Die brasilianische Teilnehmerin, Mitarbeiterin bei den kommunalen Wasserbetrieben der Stadt Porto Alegre, berichtete von den guten Erfahrungen in ihrer Stadt, den Formen der Mitbestimmung der Bevölkerung und der sozialen Tarifpolitik in diesem kommunalen Betrieb. Man habe sich in Porto Alegre dafür entschieden, das Wasser nicht als Ware, sondern, ein für alle Bürger zugängliches öffentliches Gut zu behandeln.

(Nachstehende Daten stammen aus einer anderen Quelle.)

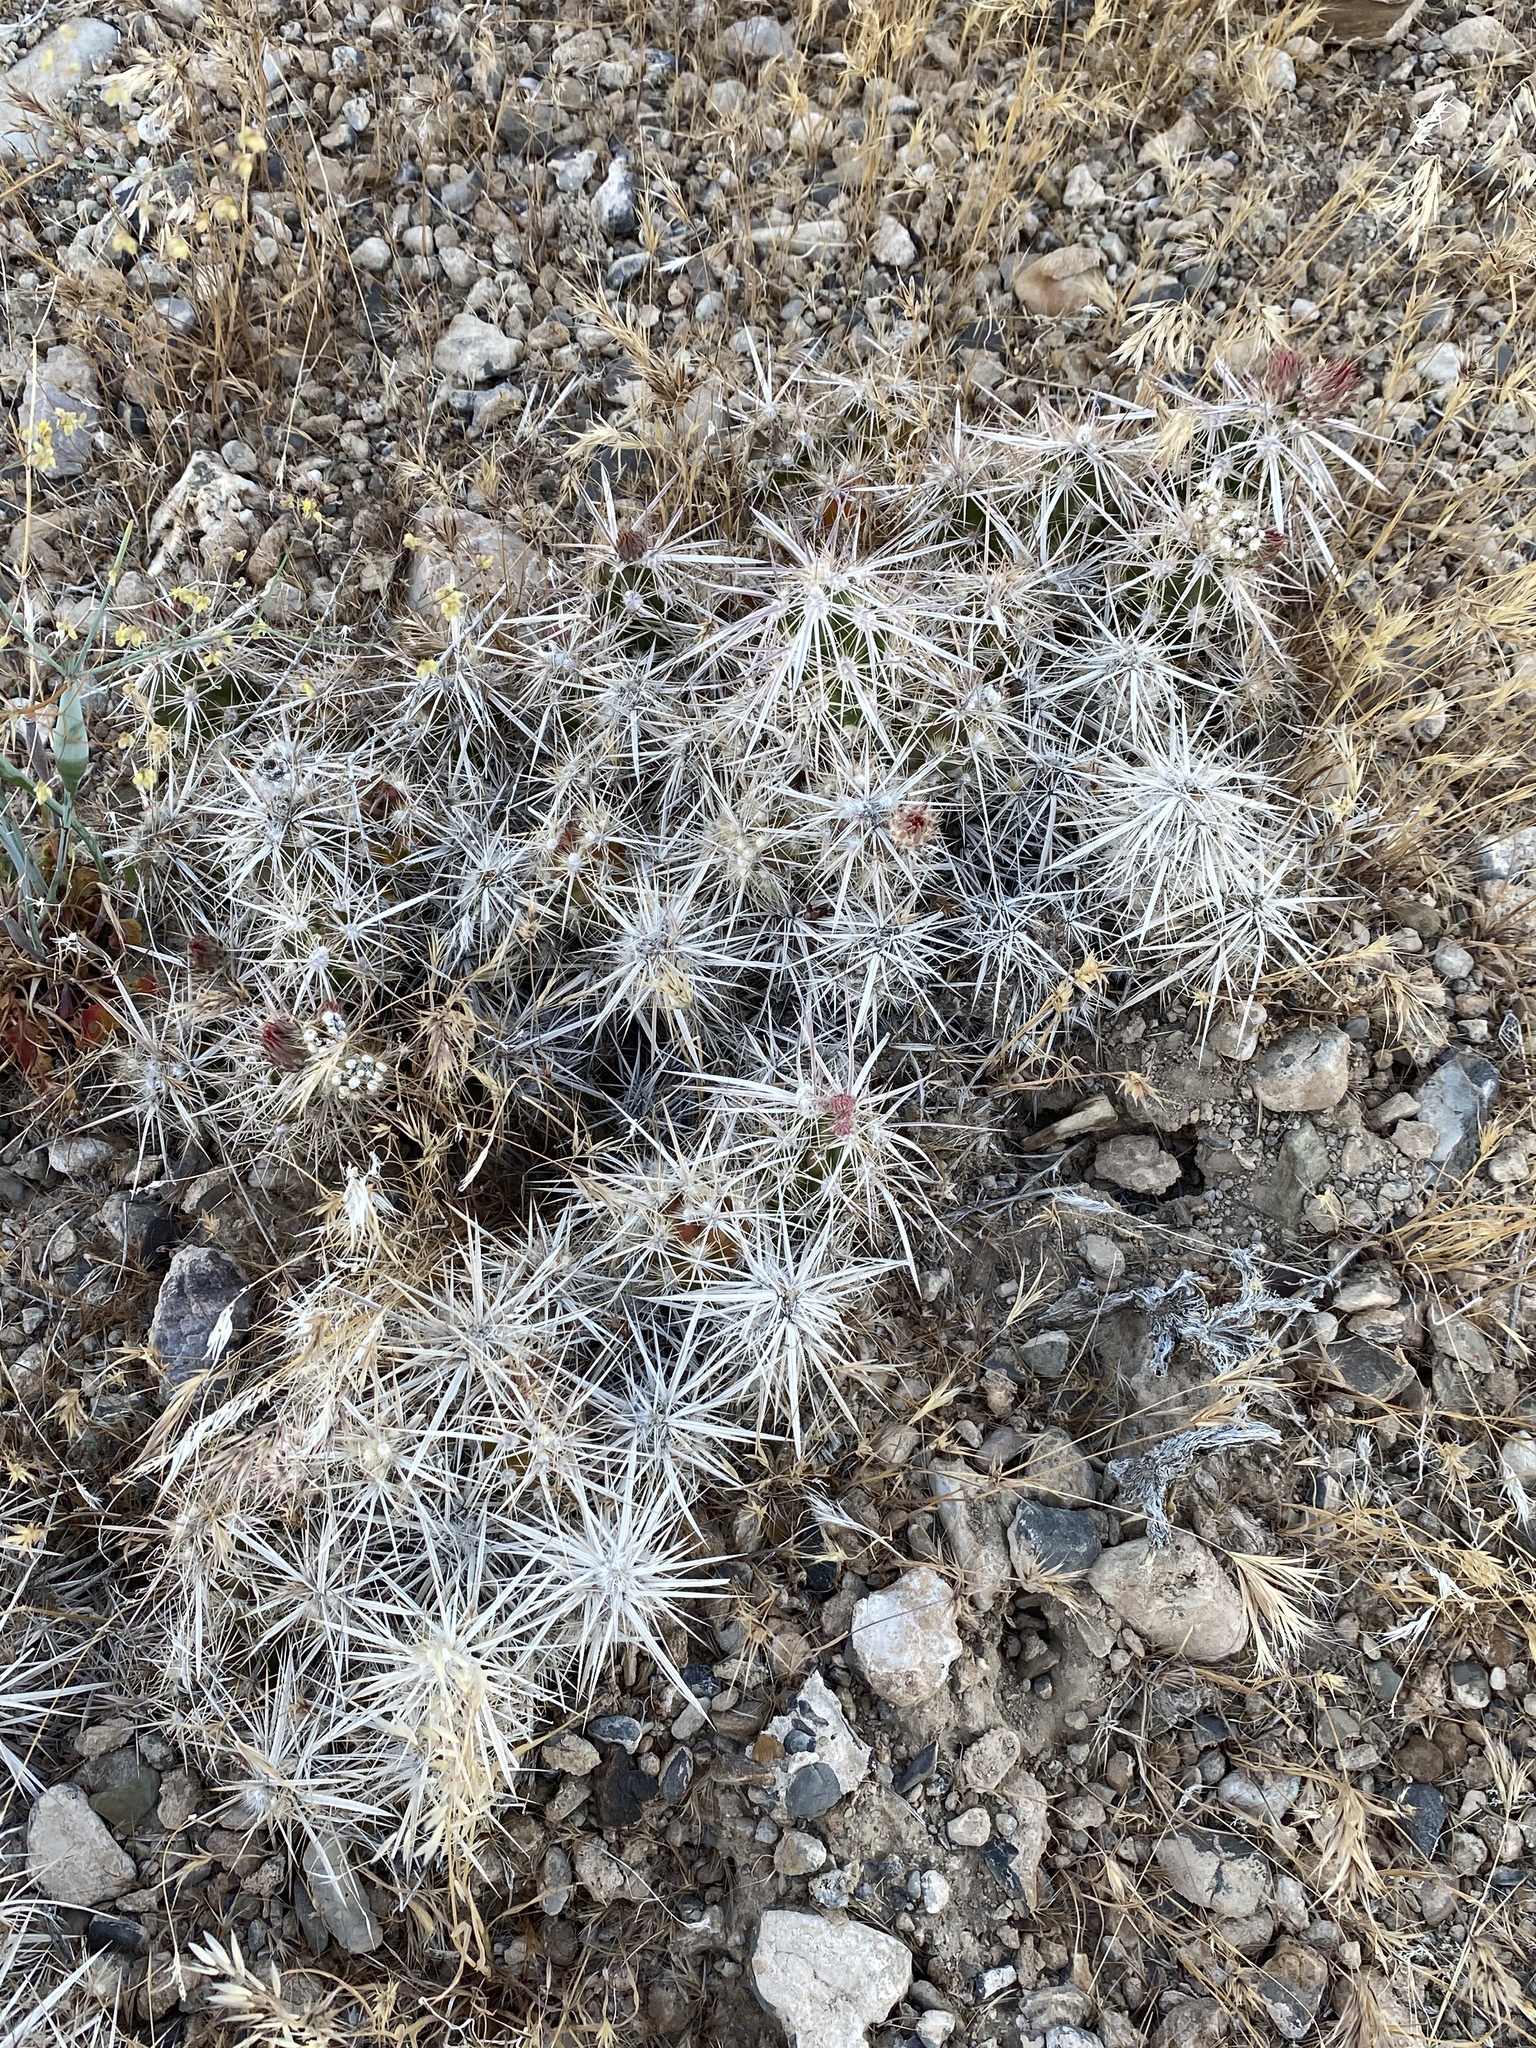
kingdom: Plantae
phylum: Tracheophyta
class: Magnoliopsida
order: Caryophyllales
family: Cactaceae
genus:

Besonders eindrucksvoll gestaltete sich der Auftritt der beiden bolivianischen Vertreter, die über ihre Erfahrungen im erfolgreichen Kampf gegen die Privatisierung berichteten und im ungleichen Duell des „David gegen Goliath“, den US-amerikanischen Konzern Bechtle zum Rückzug aus Bolivien zwangen.  Oscar Oliveira, Koordinator der bolivianischen Widerstandsbewegung in Cochabamba, faßte seine Erfahrungen des Kampfes gegen die Privatisierung am Ende der Konferenz mit folgenden Worten zusammen:

„Was mit einem indigenen Aufruhr gegen die Privatisierung eines jahrhundertealten Gemeinguts begann, hat sich längst zu einer Bewegung gegen neoliberale Politik entwickelt. Der Neoliberalismus überlässt uns heute nur wenige Freiräume zur aktiven Gegenwehr. Der Kampf für den Zugang zum Wasser und zu den natürlichen Ressourcen als fundamentales Menschenrecht und die Verteidigung der öffentlichen Gemeingüter ist einer dieser bestehenden Freiräume, der durch Schaffung von Netzwerken international besser koordiniert und im Kampf gegen den Neoliberalismus noch stärker genutzt werden muss. Dies kann aber nur einen Einstieg bilden zur Erringung immer neuer politischer Freiräume in der internationalen Auseinandersetzung mit dem Neoliberalismus. Eine andere Welt ist möglich – Otro mundo es posible!“

Unter dieser Losung gestaltete sich auch das Sozialforum Uruguays, das mit Unterstützung unserer beiden uruguayischen Projektpartner „Casa Bertolt Brecht“ und FUCVAM, am Wochenende des 18. und 19. Oktober in den beiden Arbeiterwohnsiedlungen Cerro und Taje organisiert wurde. Der Kampf gegen die Privatisierung des Wassers und um das Recht auf Zugang zu den Gemeingütern war auch auf vielen Einzelveranstaltungen des Sozialforums Gegenstand der Debatten.

Im Anschluss an die Konferenz, nahmen die Teilnehmer am Marsch des Sozialforums teil, der vom Arbeitervorort Cerro zum Hauptzentrum des Sozialforums, nach Taje führte. Während der Demonstration wurde die mit Plakaten gegen die Privatisierung protestierenden Marschierer immer wieder von hupenden Autofahrern überholt, die mit Gesten oder schwenkenden Fahnen der Frente Amplio ihre Unterstützung und Solidarität mit den Protestierenden zum Ausdruck brachten.